Я направляюсь к себе – быстро, чтобы не успели окликнуть,  особенно схватить за плечо, потому что если это сделают, будет драка.
Едкая досада на себя, на Рауха, на Уотсона – разъедает меня, как крепкая кислота.
 «На пустом месте, - сквозь зубы шиплю я. – Нет, просто на пустом месте! Да, Шерлок, тебе только казалось, что этот перелом у тебя срастается. Вот он – проверочный тест: вчера – Сальварес, сегодня – вот это. Ты – тряпка, брат Шерлок, и место тебе, как всякой тряпке, в помойном ведре».
На лестнице я внезапно спотыкаюсь, пытаюсь схватиться за перила, но их, проклятых, на месте не оказывается – рука уходит в пустоту, и я классическим образом скатываюсь по ступенькам к ногам двух эскулапов. Хуже завершения этого инцидента придумать невозможно.
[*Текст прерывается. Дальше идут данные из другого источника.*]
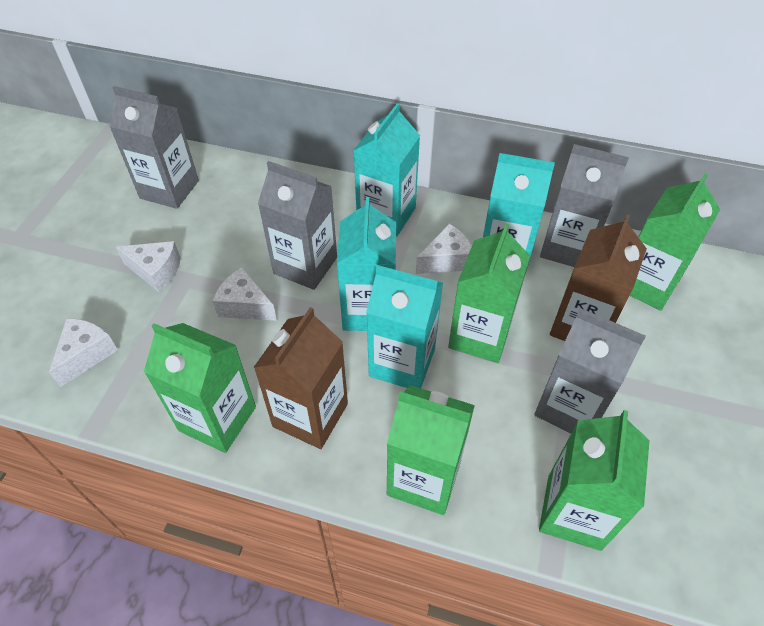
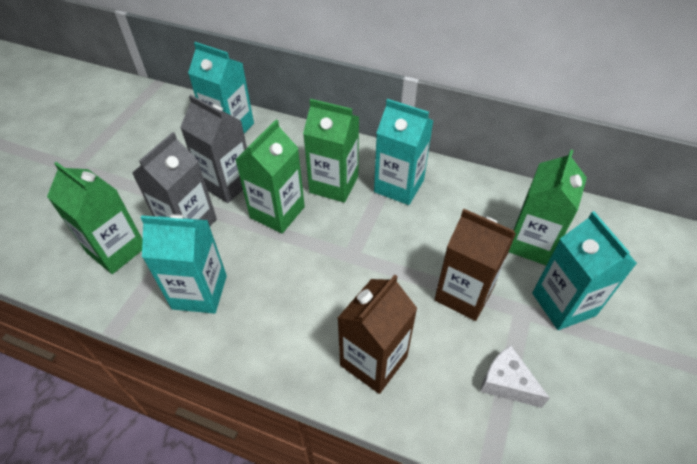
green carton: 5 -> 4
grey carton: 4 -> 2
white cheese: 4 -> 1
Представляю себе, как я сейчас жалок и смешон – с задравшейся пижамной курткой, нелепо распластавшийся на ковре, как недокормленная голенастая лягушка.
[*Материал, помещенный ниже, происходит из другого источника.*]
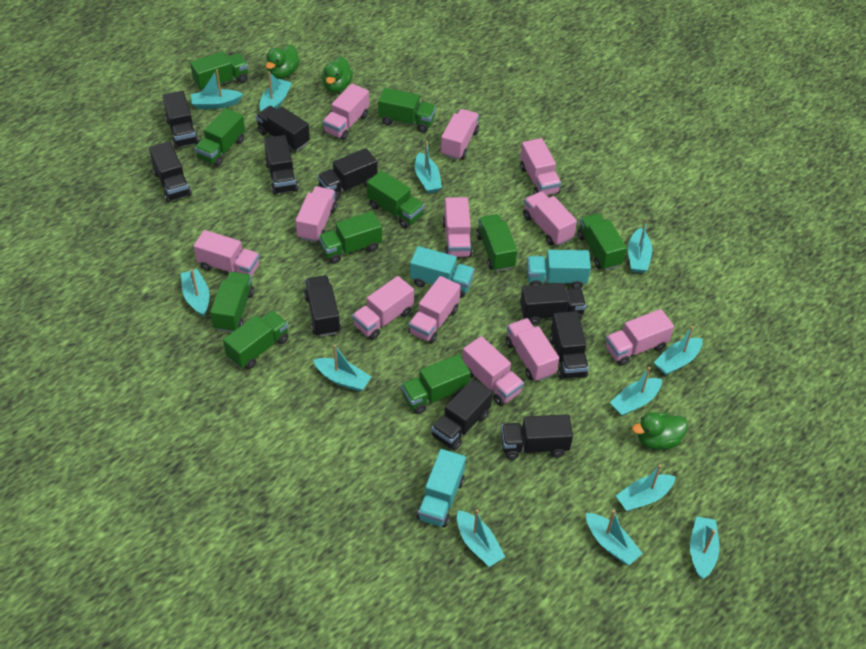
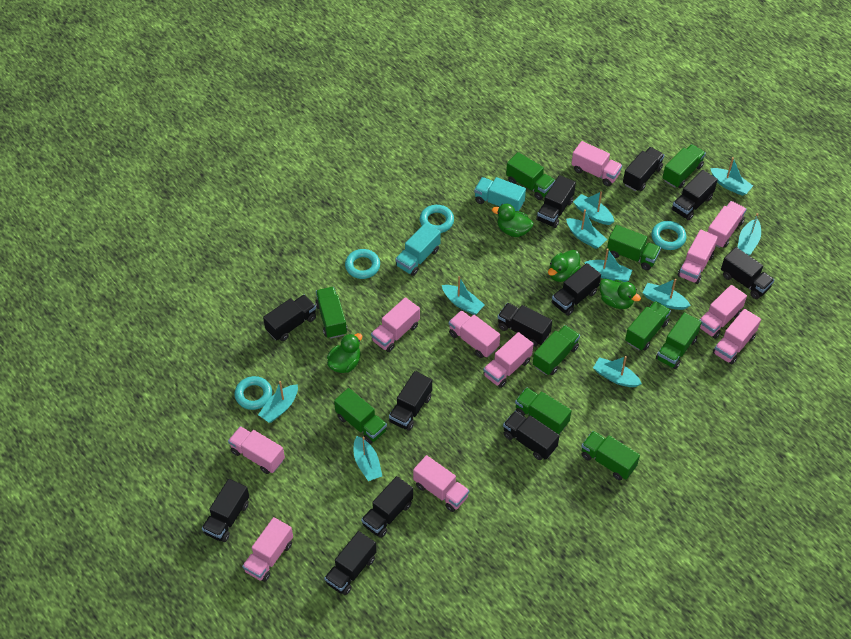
black truck: 10 -> 12
green duck: 3 -> 4
pink truck: 12 -> 11
turquoise boat: 12 -> 10
turquoise ring: 0 -> 4
turquoise truck: 3 -> 2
- Проклятье! Проклятье! Проклятая слепота!!! – ору я, совсем уже срываясь. – Не хочу так! Идите вы к чёрту с вашей заботой!!! – в этот миг я верю, что сейчас пойду и застрелюсь.
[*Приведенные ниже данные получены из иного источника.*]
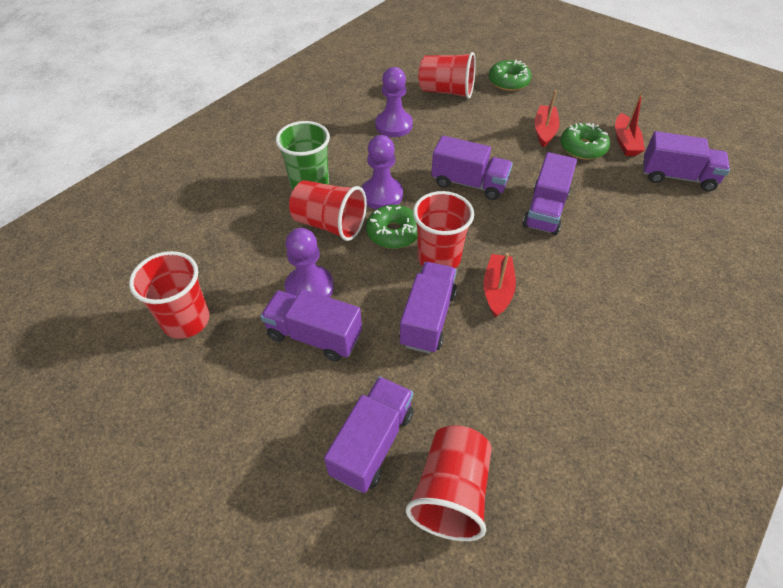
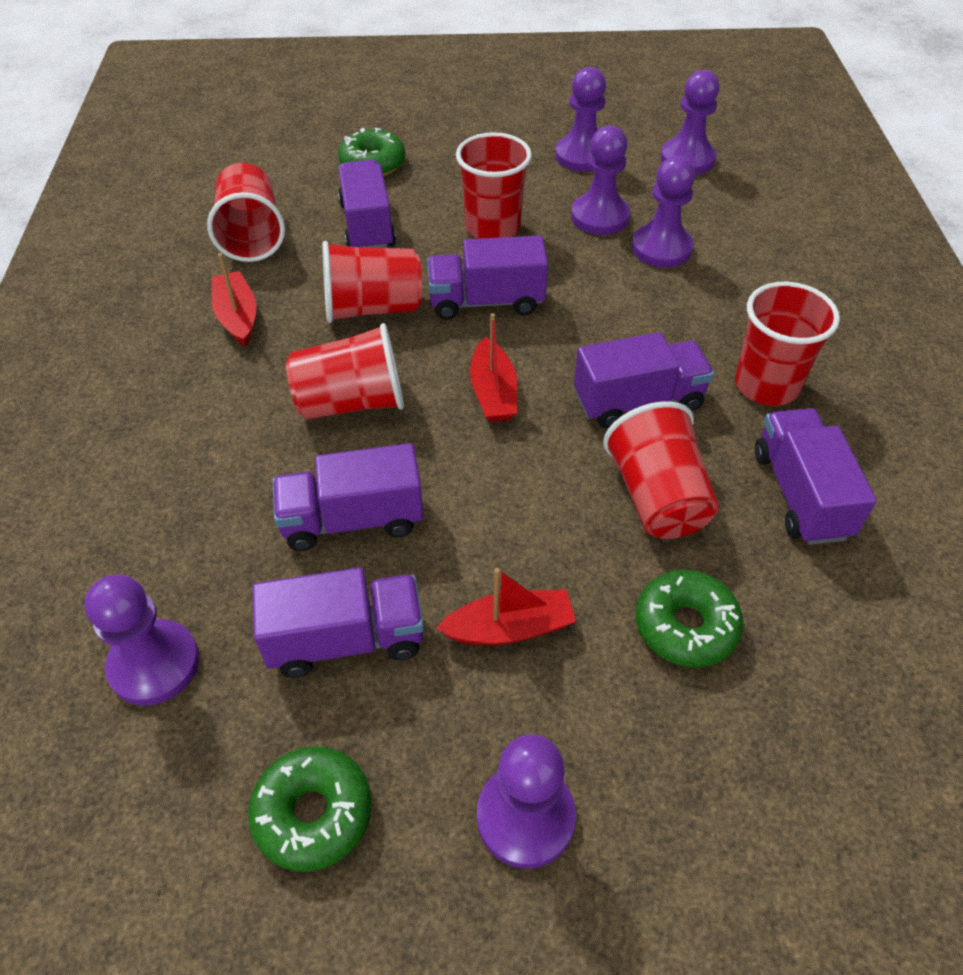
green cup: 1 -> 0
purple pawn: 3 -> 6
red cup: 5 -> 6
Меня вздёргивают вверх за лацканы крепкие руки, а потом бьют наотмашь ладонью по лицу. Проверенное лекарство от истерики – повторюсь, для меня совсем непригодное.
- Раух, нет!!!
Я не могу ни вдохнуть, ни выдохнуть. В голове – звон, во рту вкус бешенства. Невидимые стальные струны натягивают меня, как лук.
И я бью наугад кулаком. А в следующий миг мы уже отчаянно тузим друг-друга. Из трёх два я промахиваюсь, но я недаром практиковался на ринге - австрийцу приходится со мной нелегко.
Мы не успеваем достичь какого-то логического завершения.
- Брэк! – Уотсон расшвыривает нас по углам, довольно грубо хватая за плечи. – С ума спятили, господа! Холмс! Раух!
- Нет, это просто блеск! – Раух задохнулся, говорит с трудом. – Мои поздравления, Холмс! Я, правда, в голову вам старался не метить, но вы и от ударов в грудь уворачивались, как зрячий. Как вы это проделываете?
Я тоже тяжело дышу. Я ещё не пришёл в себя, но усилие Рауха свести всё недоразумение на нет оценил, поэтому отвечаю, как могу, миролюбиво:
- При энергичном движении – ударе, например, вперёд идёт посыл воздушной волны. Если сосредоточиться, и если противник такой слабый, как вы, кое-какие удары можно предугадать и успеть увернуться.  К тому же новичок в боксе действует руками попеременно и приблизительно одним образом – в приоткрытую часть тела. Будь на вашем месте боец более опытный – Уотсон, например – он, конечно, легко побил бы меня и, скорее всего, увернулся от всех моих ударов без потерь. А вам я, кажется, разбил губу, да?
- А об этом вы как узнали?
- Ну... на костяшках пальцев у меня осталась влага с характерным запахом крови. Скулу или бровь поранить труднее, так сильно я ни разу не ударил, а будь это нос, вы им хоть раз, да шмыгнули бы.
- Да-а, - в голосе австрийца столь явное восхищение, что все остатки моего раздражения слетают с меня, как шелуха. – Мистер Холмс, ваш друг совершенно прав. Это феноменально!
И тогда я исправляю все свои ошибки одной фразой:
- Сдаётся мне, мой друг вообще всегда и во всём прав, доктор Раух.
- Это абсолютно точно, - радостно соглашается он. -  Вашу руку!
Я протягиваю, и он крепко сжимает мои пальцы.
 - Простите, что я полез в ваши отношения с доктором Уотсоном, Холмс. Это было ошибкой, теперь я признаю. Это, кажется, совсем  не моё дело...
- Простите и вы мою выходку, Раух.
Историческая веха. С этого момента слова «мистер» и «доктор» по отношению друг к другу из нашего лексикона практически исчезают.